→ Problem to solve
Repeat the records below verbatim, and do not copy their pictures.

→ Data records
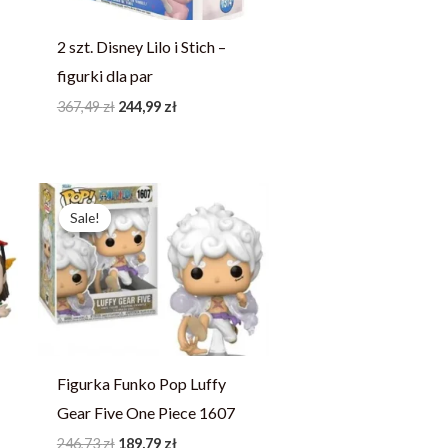
2 szt. Disney Lilo i Stich –
figurki dla par
367,49
zł
244,99
zł
Pierwotna
Aktualna
cena
cena
Sale!
Sale!
wynosiła:
wynosi:
246,73 zł.
189,79 zł.
Figurka Funko Pop Luffy
Gear Five One Piece 1607
246,73
zł
189,79
zł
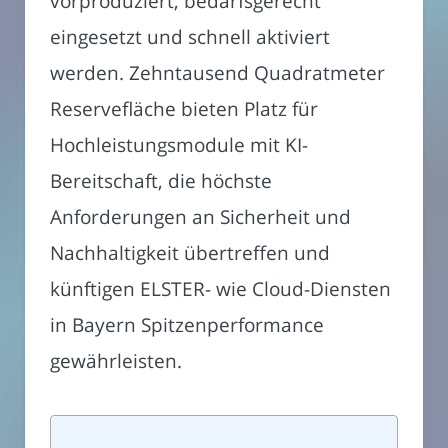
vorproduziert, bedarfsgerecht
eingesetzt und schnell aktiviert
werden. Zehntausend Quadratmeter
Reservefläche bieten Platz für
Hochleistungsmodule mit KI-
Bereitschaft, die höchste
Anforderungen an Sicherheit und
Nachhaltigkeit übertreffen und
künftigen ELSTER- wie Cloud-Diensten
in Bayern Spitzenperformance
gewährleisten.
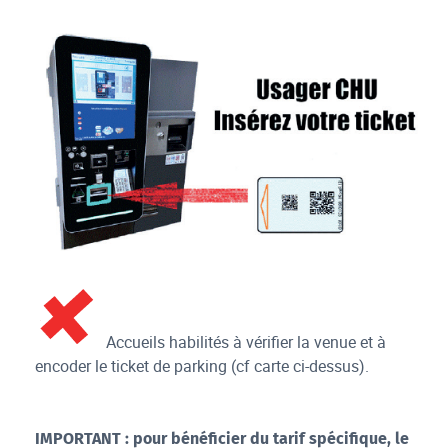
Accueils habilités à vérifier la venue et à
encoder le ticket de parking (cf carte ci-dessus).
IMPORTANT : pour bénéficier du tarif spécifique, le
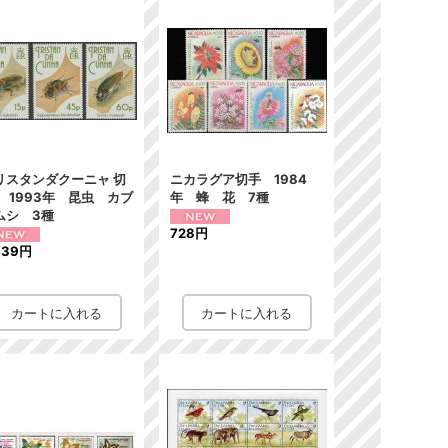
リスタンダクーニャ 切
ニカラグア切手 1984
 1993年 昆虫 カブ
年 蜂 花 7種
ムシ 3種
728円
339円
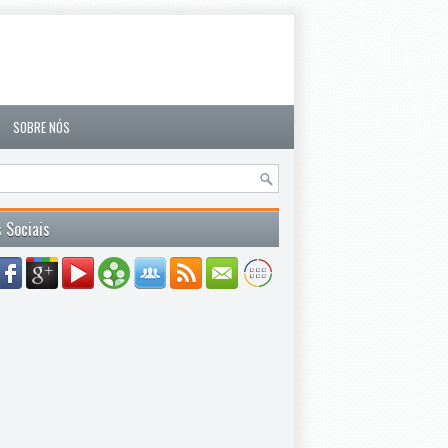
SOBRE NÓS
 Sociais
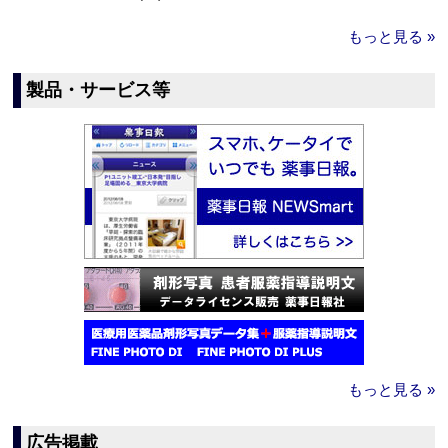
もっと見る »
製品・サービス等
もっと見る »
広告掲載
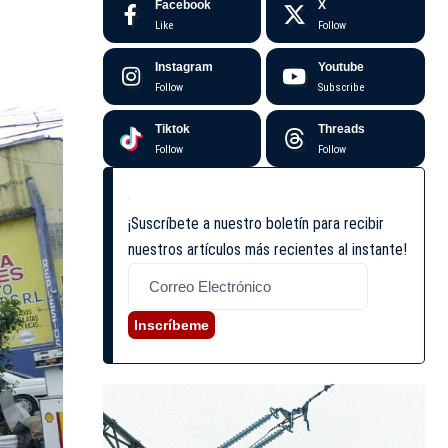
Facebook
X
Like
Follow
Instagram
Youtube
Follow
Subscribe
Tiktok
Threads
Follow
Follow
¡Suscríbete a nuestro boletín para recibir
nuestros artículos más recientes al instante!
Inscríbeme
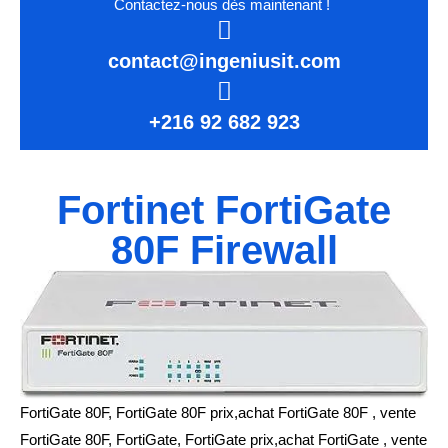
Contactez-nous dès maintenant !
contact@ingeniusit.com
+216 92 682 923
Fortinet FortiGate
80F Firewall
FortiGate 80F, FortiGate 80F prix,achat FortiGate 80F , vente
FortiGate 80F, FortiGate, FortiGate prix,achat FortiGate , vente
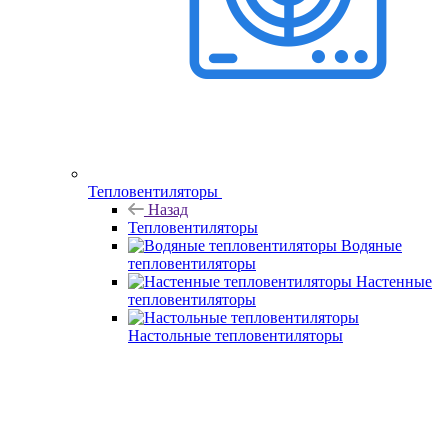
Тепловентиляторы
Назад
Тепловентиляторы
Водяные
тепловентиляторы
Настенные
тепловентиляторы
Настольные тепловентиляторы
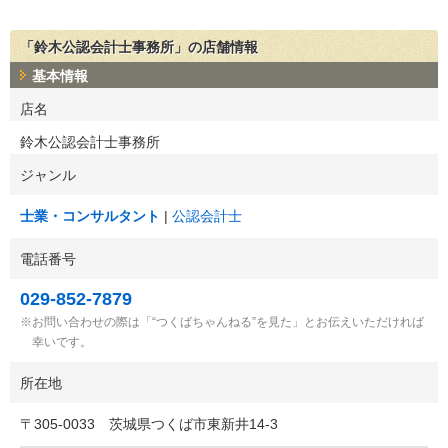
「鈴木公認会計士事務所」の店舗情報
基本情報
店名
鈴木公認会計士事務所
ジャンル
士業・コンサルタント
公認会計士
電話番号
029-852-7879
お問い合わせの際は「“つくばちゃんねる”を見た」とお伝えいただければ
幸いです。
所在地
〒
305-0033
茨城県つくば市東新井14-3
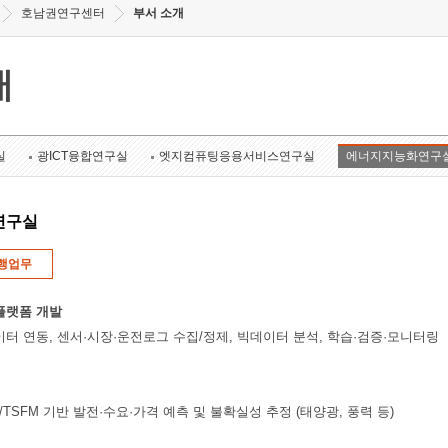
호남권연구센터
부서 소개
개
실
광ICT융합연구실
엣지컴퓨팅응용서비스연구실
에너지지능화연구
연구실
행업무
플랫폼 개발
이터 연동, 센서·시장·운전로그 수집/정제, 빅데이터 분석, 학습·검증·모니터링
rmer/TSFM 기반 발전·수요·가격 예측 및 불확실성 추정 (태양광, 풍력 등)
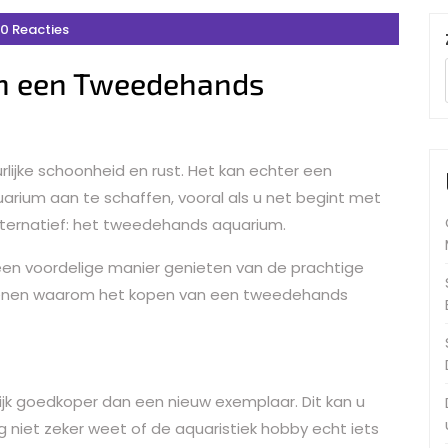
0 Reacties
an een Tweedehands
rlijke schoonheid en rust. Het kan echter een
uarium aan te schaffen, vooral als u net begint met
alternatief: het tweedehands aquarium.
en voordelige manier genieten van de prachtige
 redenen waarom het kopen van een tweedehands
jk goedkoper dan een nieuw exemplaar. Dit kan u
g niet zeker weet of de aquaristiek hobby echt iets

→ Output of the task
2 szt. Disney Lilo i Stich –
figurki dla par
367,49
zł
244,99
zł
Pierwotna
Aktualna
cena
cena
Sale!
Sale!
wynosiła:
wynosi:
246,73 zł.
189,79 zł.
Figurka Funko Pop Luffy
Gear Five One Piece 1607
246,73
zł
189,79
zł
vorproduziert, bedarfsgerecht
eingesetzt und schnell aktiviert
werden. Zehntausend Quadratmeter
Reservefläche bieten Platz für
Hochleistungsmodule mit KI-
Bereitschaft, die höchste
Anforderungen an Sicherheit und
Nachhaltigkeit übertreffen und
künftigen ELSTER- wie Cloud-Diensten
in Bayern Spitzenperformance
gewährleisten.
Accueils habilités à vérifier la venue et à
encoder le ticket de parking (cf carte ci-dessus).
IMPORTANT : pour bénéficier du tarif spécifique, le
リスタンダクーニャ 切
ニカラグア切手 1984
 1993年 昆虫 カブ
年 蜂 花 7種
ムシ 3種
728円
339円
SOBRE NÓS
 Sociais
もっと見る »
製品・サービス等
もっと見る »
広告掲載
Facebook
X
Like
Follow
Instagram
Youtube
Follow
Subscribe
Tiktok
Threads
Follow
Follow
¡Suscríbete a nuestro boletín para recibir
nuestros artículos más recientes al instante!
Inscríbeme
Contactez-nous dès maintenant !
contact@ingeniusit.com
+216 92 682 923
Fortinet FortiGate
80F Firewall
FortiGate 80F, FortiGate 80F prix,achat FortiGate 80F , vente
FortiGate 80F, FortiGate, FortiGate prix,achat FortiGate , vente
Тепловентиляторы
Назад
Тепловентиляторы
Водяные
тепловентиляторы
Настенные
тепловентиляторы
Настольные тепловентиляторы
「鈴木公認会計士事務所」の店舗情報
基本情報
店名
鈴木公認会計士事務所
ジャンル
士業・コンサルタント
公認会計士
電話番号
029-852-7879
お問い合わせの際は「“つくばちゃんねる”を見た」とお伝えいただければ
幸いです。
所在地
〒
305-0033
茨城県つくば市東新井14-3
호남권연구센터
부서 소개
개
실
광ICT융합연구실
엣지컴퓨팅응용서비스연구실
에너지지능화연구
연구실
행업무
플랫폼 개발
이터 연동, 센서·시장·운전로그 수집/정제, 빅데이터 분석, 학습·검증·모니터링
rmer/TSFM 기반 발전·수요·가격 예측 및 불확실성 추정 (태양광, 풍력 등)
0 Reacties
an een Tweedehands
rlijke schoonheid en rust. Het kan echter een
uarium aan te schaffen, vooral als u net begint met
alternatief: het tweedehands aquarium.
en voordelige manier genieten van de prachtige
 redenen waarom het kopen van een tweedehands
jk goedkoper dan een nieuw exemplaar. Dit kan u
g niet zeker weet of de aquaristiek hobby echt iets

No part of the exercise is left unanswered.